** Your instructions **
Only the lines from the one containing "Office of Admissions" through the one containing "System (MTS). The" should be printed, exactly as they appear below, with both ends included.

--- Records provided ---

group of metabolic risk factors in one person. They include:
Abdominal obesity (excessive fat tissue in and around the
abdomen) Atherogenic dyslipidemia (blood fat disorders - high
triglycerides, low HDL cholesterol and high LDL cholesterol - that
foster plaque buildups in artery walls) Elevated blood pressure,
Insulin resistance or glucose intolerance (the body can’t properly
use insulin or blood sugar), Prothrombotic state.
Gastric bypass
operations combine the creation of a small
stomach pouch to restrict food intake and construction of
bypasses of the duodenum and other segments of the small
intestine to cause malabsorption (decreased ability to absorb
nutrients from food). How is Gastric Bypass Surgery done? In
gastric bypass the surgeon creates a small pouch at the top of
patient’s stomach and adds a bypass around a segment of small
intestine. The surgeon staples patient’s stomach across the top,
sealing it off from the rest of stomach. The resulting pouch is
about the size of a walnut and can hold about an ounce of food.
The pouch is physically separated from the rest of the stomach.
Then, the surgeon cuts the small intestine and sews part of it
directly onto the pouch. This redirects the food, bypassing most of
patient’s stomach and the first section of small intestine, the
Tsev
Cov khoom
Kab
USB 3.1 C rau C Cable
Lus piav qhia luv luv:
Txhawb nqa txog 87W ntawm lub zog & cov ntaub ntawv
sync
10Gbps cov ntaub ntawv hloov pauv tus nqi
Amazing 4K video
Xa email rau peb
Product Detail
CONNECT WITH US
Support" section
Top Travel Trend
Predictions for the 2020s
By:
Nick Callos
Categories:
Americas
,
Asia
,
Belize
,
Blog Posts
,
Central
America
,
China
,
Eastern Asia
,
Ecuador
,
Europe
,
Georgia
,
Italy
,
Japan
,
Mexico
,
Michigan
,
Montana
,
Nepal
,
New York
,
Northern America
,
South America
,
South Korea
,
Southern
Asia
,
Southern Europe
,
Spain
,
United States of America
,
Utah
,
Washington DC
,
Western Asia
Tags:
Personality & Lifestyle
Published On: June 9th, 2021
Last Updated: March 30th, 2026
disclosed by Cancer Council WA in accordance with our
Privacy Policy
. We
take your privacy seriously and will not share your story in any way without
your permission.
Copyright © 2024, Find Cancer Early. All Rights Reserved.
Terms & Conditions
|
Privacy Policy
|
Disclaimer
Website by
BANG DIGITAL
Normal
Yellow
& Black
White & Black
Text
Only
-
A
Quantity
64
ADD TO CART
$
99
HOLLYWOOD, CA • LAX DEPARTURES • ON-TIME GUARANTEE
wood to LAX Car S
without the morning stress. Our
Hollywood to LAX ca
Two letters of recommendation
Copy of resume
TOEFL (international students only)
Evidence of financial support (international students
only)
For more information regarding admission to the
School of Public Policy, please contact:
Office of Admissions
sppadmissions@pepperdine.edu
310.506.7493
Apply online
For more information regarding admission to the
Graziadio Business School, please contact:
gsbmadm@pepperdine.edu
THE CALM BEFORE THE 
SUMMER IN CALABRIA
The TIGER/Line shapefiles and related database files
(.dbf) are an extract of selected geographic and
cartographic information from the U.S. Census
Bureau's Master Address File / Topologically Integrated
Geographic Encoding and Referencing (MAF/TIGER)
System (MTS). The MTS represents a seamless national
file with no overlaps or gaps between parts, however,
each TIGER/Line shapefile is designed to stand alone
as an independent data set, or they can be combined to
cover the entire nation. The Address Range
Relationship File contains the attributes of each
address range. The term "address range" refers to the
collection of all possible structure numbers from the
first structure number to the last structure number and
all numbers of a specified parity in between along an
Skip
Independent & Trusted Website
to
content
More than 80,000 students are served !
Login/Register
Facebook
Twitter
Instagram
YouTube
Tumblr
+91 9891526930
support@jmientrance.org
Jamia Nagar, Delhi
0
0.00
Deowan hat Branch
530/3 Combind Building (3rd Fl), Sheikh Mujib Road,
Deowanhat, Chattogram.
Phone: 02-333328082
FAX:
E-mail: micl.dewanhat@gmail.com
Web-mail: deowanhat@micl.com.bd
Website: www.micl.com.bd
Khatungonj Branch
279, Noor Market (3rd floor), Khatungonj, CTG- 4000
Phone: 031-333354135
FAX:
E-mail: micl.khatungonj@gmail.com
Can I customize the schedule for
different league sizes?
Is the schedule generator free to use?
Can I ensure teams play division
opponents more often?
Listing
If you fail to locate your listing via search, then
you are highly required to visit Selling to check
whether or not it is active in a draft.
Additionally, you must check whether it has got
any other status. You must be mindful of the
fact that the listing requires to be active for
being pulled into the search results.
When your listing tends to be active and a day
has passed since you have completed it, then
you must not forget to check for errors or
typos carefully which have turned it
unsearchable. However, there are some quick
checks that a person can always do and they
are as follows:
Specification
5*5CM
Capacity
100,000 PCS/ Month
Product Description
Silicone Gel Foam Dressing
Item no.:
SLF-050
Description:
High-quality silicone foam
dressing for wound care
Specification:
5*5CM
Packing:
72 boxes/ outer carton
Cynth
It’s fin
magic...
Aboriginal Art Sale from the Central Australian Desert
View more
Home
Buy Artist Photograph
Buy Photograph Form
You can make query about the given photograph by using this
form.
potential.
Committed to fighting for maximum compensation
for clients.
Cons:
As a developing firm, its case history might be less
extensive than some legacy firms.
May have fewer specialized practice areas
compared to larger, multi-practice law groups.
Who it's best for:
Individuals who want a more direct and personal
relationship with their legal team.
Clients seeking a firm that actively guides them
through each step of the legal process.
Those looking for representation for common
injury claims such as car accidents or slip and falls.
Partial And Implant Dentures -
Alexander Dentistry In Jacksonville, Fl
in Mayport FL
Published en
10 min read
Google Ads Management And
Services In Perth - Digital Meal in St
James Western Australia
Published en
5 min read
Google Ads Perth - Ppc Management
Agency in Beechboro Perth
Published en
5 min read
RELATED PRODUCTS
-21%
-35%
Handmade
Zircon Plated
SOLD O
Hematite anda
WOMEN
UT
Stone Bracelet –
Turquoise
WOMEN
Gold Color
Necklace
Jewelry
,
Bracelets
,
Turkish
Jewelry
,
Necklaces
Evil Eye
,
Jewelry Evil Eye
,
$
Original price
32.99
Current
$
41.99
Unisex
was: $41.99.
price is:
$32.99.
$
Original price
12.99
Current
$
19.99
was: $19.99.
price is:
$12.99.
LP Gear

---

** Exercise response **
Office of Admissions
sppadmissions@pepperdine.edu
310.506.7493
Apply online
For more information regarding admission to the
Graziadio Business School, please contact:
gsbmadm@pepperdine.edu
THE CALM BEFORE THE 
SUMMER IN CALABRIA
The TIGER/Line shapefiles and related database files
(.dbf) are an extract of selected geographic and
cartographic information from the U.S. Census
Bureau's Master Address File / Topologically Integrated
Geographic Encoding and Referencing (MAF/TIGER)
System (MTS). The MTS represents a seamless national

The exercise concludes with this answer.